Lesley Jannis just happened to see a message on TV about breast self-exam and thought she’d try it out. For the first time, the Barrie woman checked her breasts and found a lump. That was 1994 and she was 35 years old.

Because of her family history — her mother, grandmother and four great-aunts all had died of ovarian cancer. Lesley immediately went to her doctor. Because of her young age, she was assured the lump was just a cyst and not cancer. But after three biopsies to drain the cyst, it kept returning and her doctor decided to remove it surgically. When examined, a tiny cancer was found — half a cell.

“The cancer was found very early. I was lucky,” says Lesley. Because of treatment protocols at the time, she had an additional surgery with lymph nodes removed and treated with radiation only and thought everything would be fine.

 About a year later, Lesley’s then-husband notice that a mole on her leg was changing and urged her to see a doctor. She brushed it off and waited until her regular breast cancer check-up. The doctor took one look and had her booked for surgery two days later.

 The lesion turned out to be Stage 4 malignant melanoma, the most severe form of skin cancer. Lesley was advised she had about six months to live and should make arrangements. However, she enrolled in a clinical trial for a drug that was prescribed for colon cancer at the time, as well as other trials, and survived.

 At the time, she and her doctors were aware that her family history was significant but not exactly how. Around the time that Lesley was enduring her cancer treatment ordeal, the BRCA1 and BRCA2 genes were discovered. She eventually underwent genetic testing and was found to carry the BRCA2 mutation, which places her at a considerably higher risk of breast and ovarian cancer as well as melanoma.

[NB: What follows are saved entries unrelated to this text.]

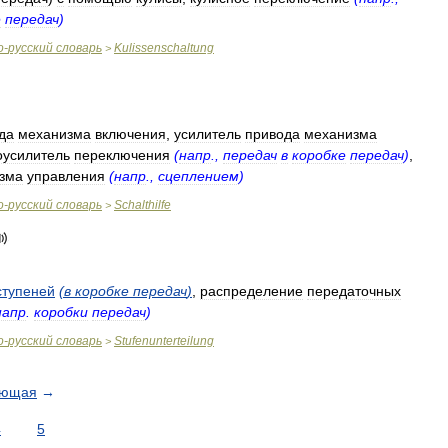
е
передач
)
о
-
русский
словарь
Kulissenschaltung
>
да
механизма
включения
,
усилитель
привода
механизма
оусилитель
переключения
(
напр
.,
передач
в
коробке
передач
)
,
зма
управления
(
напр
.,
сцеплением
)
о
-
русский
словарь
Schalthilfe
>
ступеней
(
в
коробке
передач
)
,
распределение
передаточных
напр
.
коробки
передач
)
о
-
русский
словарь
Stufenunterteilung
>
ующая
→
4
5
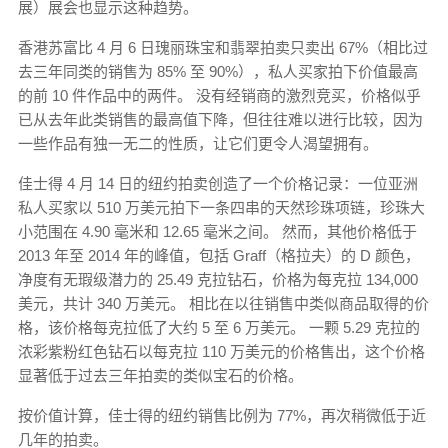
展）展会也显示这种趋势。
香港苏富比 4 月 6 日瑰丽珠宝和翡翠拍卖只卖出 67%（相比过
去三年同类的销售为 85% 至 90%），私人买家拍下价值最高
的前 10 件作品中的两件。 没有经销商的激烈竞买，价格似乎
已从去年此类销售的最高值下降，但往往难以进行比较，因为
一些作品有独一无二的性质，让它们更令人渴望拥有。
佳士得 4 月 14 日的纽约拍卖创造了一个价格记录：一位亚洲
私人买家以 510 万美元拍下一条四串的天然珍珠项链，珍珠大
小范围在 4.90 毫米和 12.65 毫米之间。 然而，其他价格低于
2013 年至 2014 年的峰值，包括 Graff（格拉夫）的 D 颜色，
净度有无瑕级潜力的 25.49 克拉钻石，价格为每克拉 134,000
美元，共计 340 万美元。 相比在以往销售中类似商品取得的价
格，该价格每克拉低了大约 5 至 6 万美元。 一颗 5.29 克拉的
浓彩紫粉红色钻石以每克拉 110 万美元的价格售出，这个价格
显著低于过去三年拍卖的类似宝石的价格。
按价值计算，佳士得的纽约销售比例为 77%，再次稍微低于近
几年的拍卖。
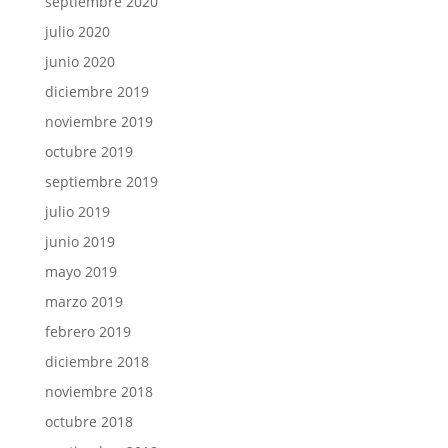
septiembre 2020
julio 2020
junio 2020
diciembre 2019
noviembre 2019
octubre 2019
septiembre 2019
julio 2019
junio 2019
mayo 2019
marzo 2019
febrero 2019
diciembre 2018
noviembre 2018
octubre 2018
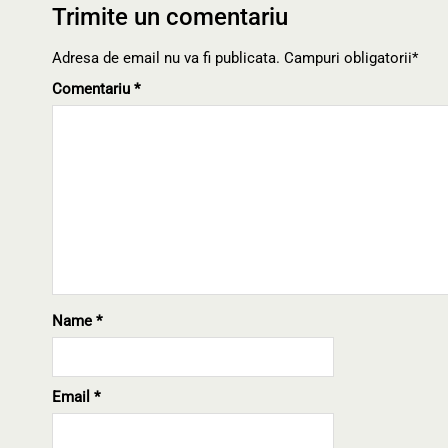
Trimite un comentariu
Adresa de email nu va fi publicata. Campuri obligatorii*
Comentariu
*
Name
*
Email
*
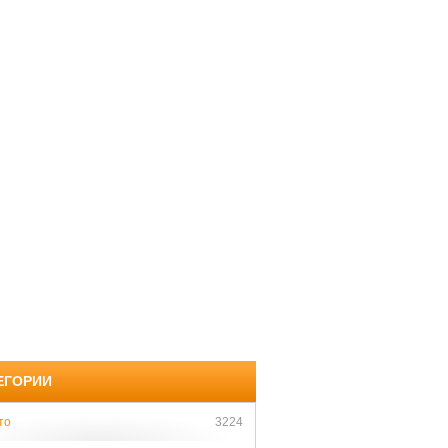
ЕГОРИИ
то
3224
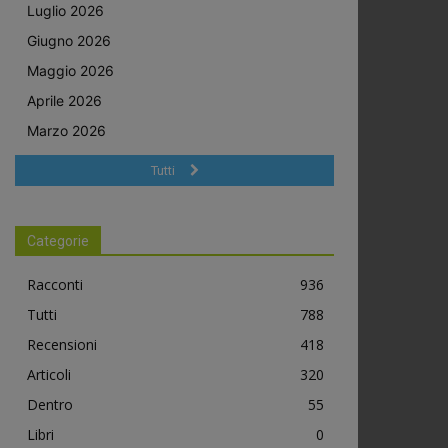
Luglio 2026
Giugno 2026
Maggio 2026
Aprile 2026
Marzo 2026
Tutti
Categorie
Racconti
936
Tutti
788
Recensioni
418
Articoli
320
Dentro
55
Libri
0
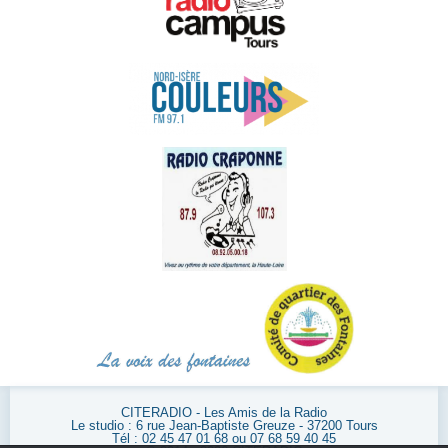
CITERADIO - Les Amis de la Radio
Le studio : 6 rue Jean-Baptiste Greuze - 37200 Tours
Tél : 02 45 47 01 68 ou 07 68 59 40 45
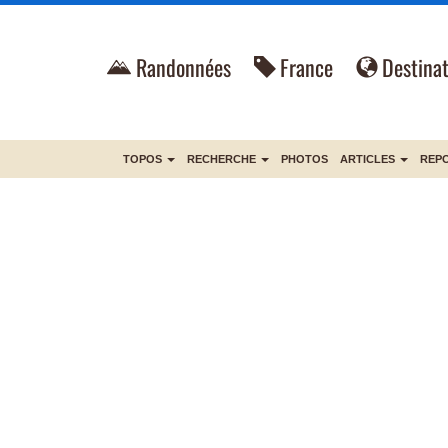
Randonnées
France
Destinat
TOPOS
RECHERCHE
PHOTOS
ARTICLES
REP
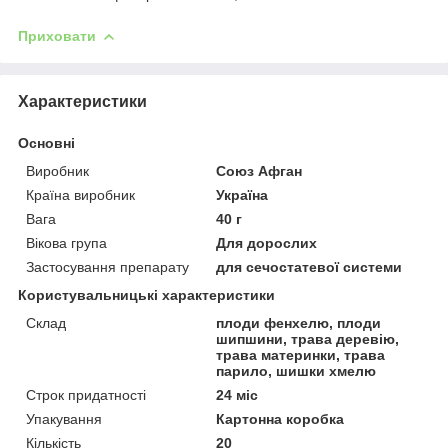
Приховати
Характеристики
Основні
Виробник
Союз Афган
Країна виробник
Україна
Вага
40 г
Вікова група
Для дорослих
Застосування препарату
для сечостатевої системи
Користувальницькі характеристики
Склад
плоди фенхелю, плоди
шипшини, трава деревію,
трава материнки, трава
парило, шишки хмелю
Строк придатності
24 міс
Упакування
Картонна коробка
Кількість
20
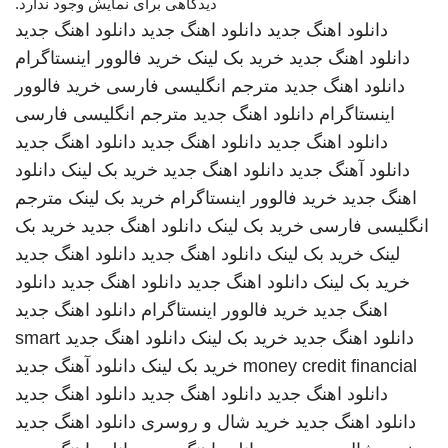
دیدگاهی برای نمایش وجود ندارد.
دانلود اهنگ جدید
دانلود اهنگ جدید
دانلود اهنگ جدید
دانلود اهنگ جدید
خرید بک لینک
خرید فالوور اینستاگرام
دانلود اهنگ جدید
مترجم انگلیسی فارسی
خرید فالوور
اینستاگرام
دانلود اهنگ جدید
مترجم انگلیسی فارسی
دانلود اهنگ جدید
دانلود اهنگ جدید
دانلود اهنگ جدید
دانلود آهنگ جدید
دانلود اهنگ جدید
خرید بک لینک
دانلود
اهنگ جدید
خرید فالوور اینستاگرام
خرید بک لینک
مترجم
انگلیسی فارسی
خرید بک لینک
دانلود اهنگ جدید
خرید بک
لینک
خرید بک لینک
دانلود اهنگ جدید
دانلود اهنگ جدید
خرید بک لینک
دانلود اهنگ جدید
دانلود اهنگ جدید
دانلود
اهنگ جدید
خرید فالوور اینستاگرام
دانلود اهنگ جدید
دانلود اهنگ جدید
خرید بک لینک
دانلود اهنگ جدید
smart
money credit financial
خرید بک لینک
دانلود آهنگ جدید
دانلود اهنگ جدید
دانلود اهنگ جدید
دانلود اهنگ جدید
دانلود اهنگ جدید
خرید شال و روسری
دانلود اهنگ جدید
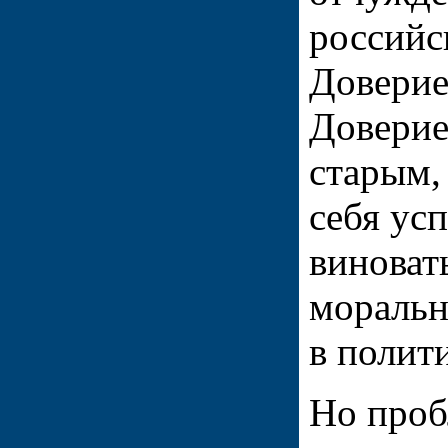
российс
Доверие
Доверие
старым,
себя ус
виноват
моральн
в полит
Но проб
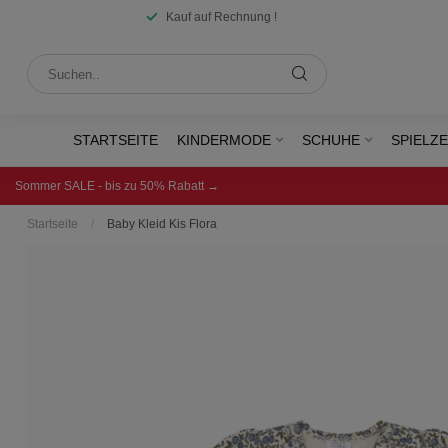
Kauf auf Rechnung !
STARTSEITE
KINDERMODE
SCHUHE
SPIELZ
Sommer SALE - bis zu 50% Rabatt →
Startseite
/
Baby Kleid Kis Flora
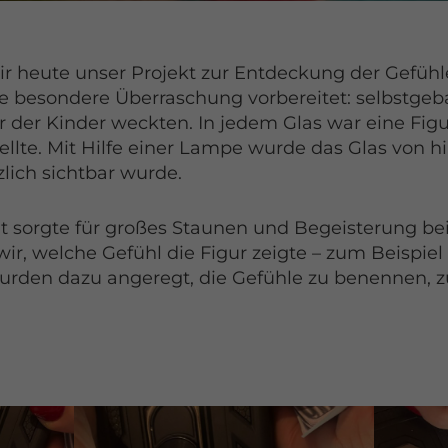
r heute unser Projekt zur Entdeckung der Gefühle
e besondere Überraschung vorbereitet: selbstgeba
r der Kinder weckten. In jedem Glas war eine Figur
llte. Mit Hilfe einer Lampe wurde das Glas von hi
zlich sichtbar wurde.
sorgte für großes Staunen und Begeisterung bei
, welche Gefühl die Figur zeigte – zum Beispiel 
wurden dazu angeregt, die Gefühle zu benennen, 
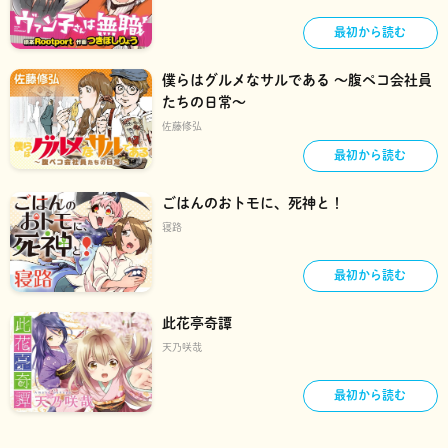
最初から読む
僕らはグルメなサルである ～腹ペコ会社員
たちの日常～
佐藤修弘
最初から読む
ごはんのおトモに、死神と！
寝路
最初から読む
此花亭奇譚
天乃咲哉
最初から読む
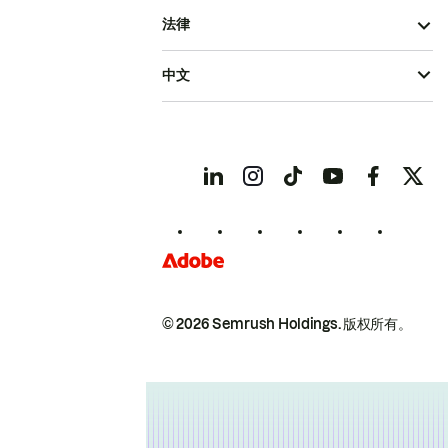
法律
中文
© 2026 Semrush Holdings.
版权所有。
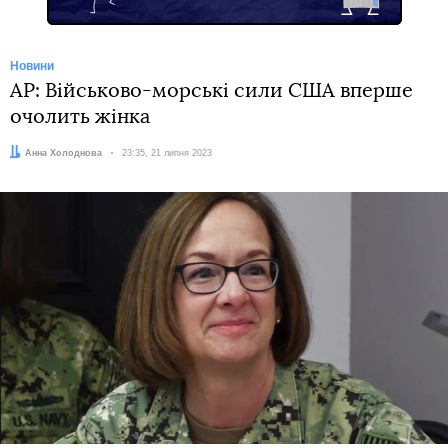
Новини
AP: Військово-морські сили США вперше
очолить жінка
Автор:
Анна Холоднова
Дата:
23:35, 21 липня 2023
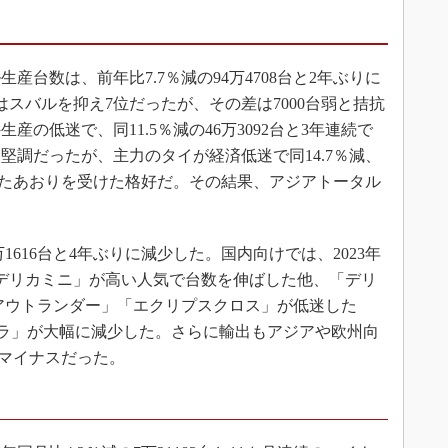
産台数は、前年比7.7％減の94万4708台と2年ぶりに
スバルを抑え7位だったが、その差は7000台弱と拮抗
の低迷で、同11.5％減の46万3092台と3年連続で
堅調だったが、主力のタイが経済低迷で同14.7％減、
迷したあおりを受けた格好だ。その結果、アジアトータル
1616台と4年ぶりに減少した。国内向けでは、2023年
デリカミニ」が高い人気で台数を伸ばした他、「デリ
アウトランダー」「エクリプスクロス」が低迷した
クラ」が大幅に減少した。さらに輸出もアジアや欧州向
のマイナスだった。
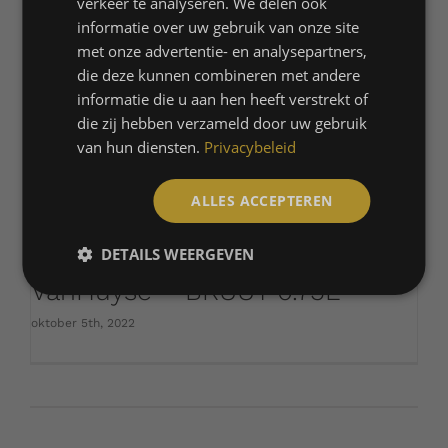
verkeer te analyseren. We delen ook
informatie over uw gebruik van onze site
met onze advertentie- en analysepartners,
die deze kunnen combineren met andere
informatie die u aan hen heeft verstrekt of
die zij hebben verzameld door uw gebruik
van hun diensten.
Privacybeleid
ALLES ACCEPTEREN
DETAILS WEERGEVEN
VanHuyse – BRUUT 0.75L
oktober 5th, 2022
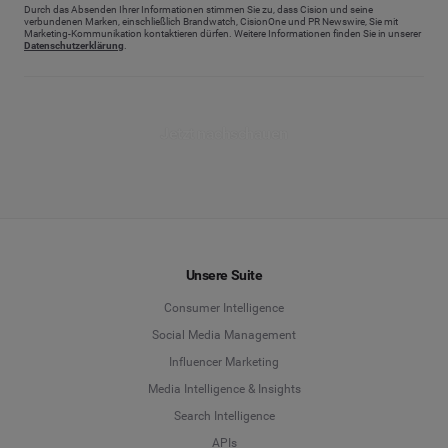
Durch das Absenden Ihrer Informationen stimmen Sie zu, dass Cision und seine
verbundenen Marken, einschließlich Brandwatch, CisionOne und PR Newswire, Sie mit
Marketing-Kommunikation kontaktieren dürfen. Weitere Informationen finden Sie in unserer
Datenschutzerklärung
.
Jetzt nachschauen
Unsere Suite
Consumer Intelligence
Social Media Management
Influencer Marketing
Media Intelligence & Insights
Search Intelligence
APIs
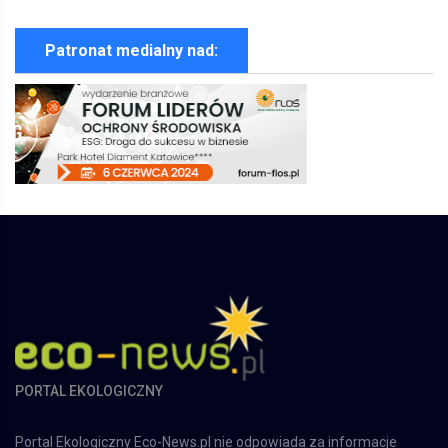
Patronat medialny nad:
PORTAL EKOLOGICZNY
Portal Ekologiczny Eco-News.pl nie odpowiada za informacje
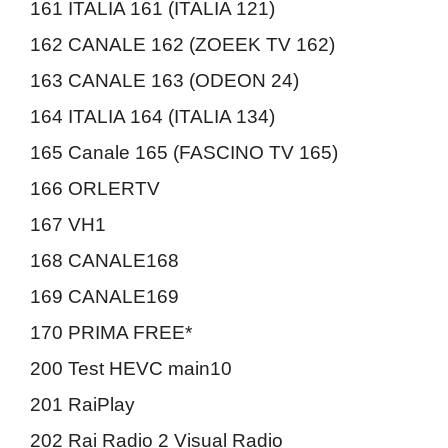
161 ITALIA 161 (ITALIA 121)
162 CANALE 162 (ZOEEK TV 162)
163 CANALE 163 (ODEON 24)
164 ITALIA 164 (ITALIA 134)
165 Canale 165 (FASCINO TV 165)
166 ORLERTV
167 VH1
168 CANALE168
169 CANALE169
170 PRIMA FREE*
200 Test HEVC main10
201 RaiPlay
202 Rai Radio 2 Visual Radio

 Since then, the mother of two has had a complete hysterectomy, had both breasts removed and reconstructed and feels safer because, with the surgeries, her chances of reoccurrence dropped from 85% to 1%.

 Eight years ago, Lesley and her boyfriend noticed a Canadian Cancer Society Relay For Life event setting up at the large track by their home in Barrie. Curious, they strolled over after dinner to see what it was about. Lesley spoke to organizers who, upon hearing her story, immediately handed her a special yellow survivor’s T-shirt and invited her to walk the Survivors’ Victory Lap.

 “I was blown away,” she says now. “To be walking along with about a thousand people cheering me on and patting me on the back. You don’t just walk the survivors’ lap, you walk 10 feet above.”

 Now 54, Lesley has volunteered ever since that Friday night in 2004. She has chaired the Relay For Life and survivors committees and has acted as unit president.

 “After your first experience at Relay, you can’t turn back,” she says. “I love giving back. We don’t save lives each day like doctors, firefighters or police officers — we are heroes in a different way. As volunteers, we raise funds for research and that saves lives.”

In 2010-11, Lesley was awarded the Relay For Life International Hero of Hope, one of only 23 recipients in the world and one of only four in Canada. International Heroes of Hope inspire other community members who have been touched by cancer. They are a testament to the progress that has been made in the fight against cancer and are changing the face of survivorship worldwide.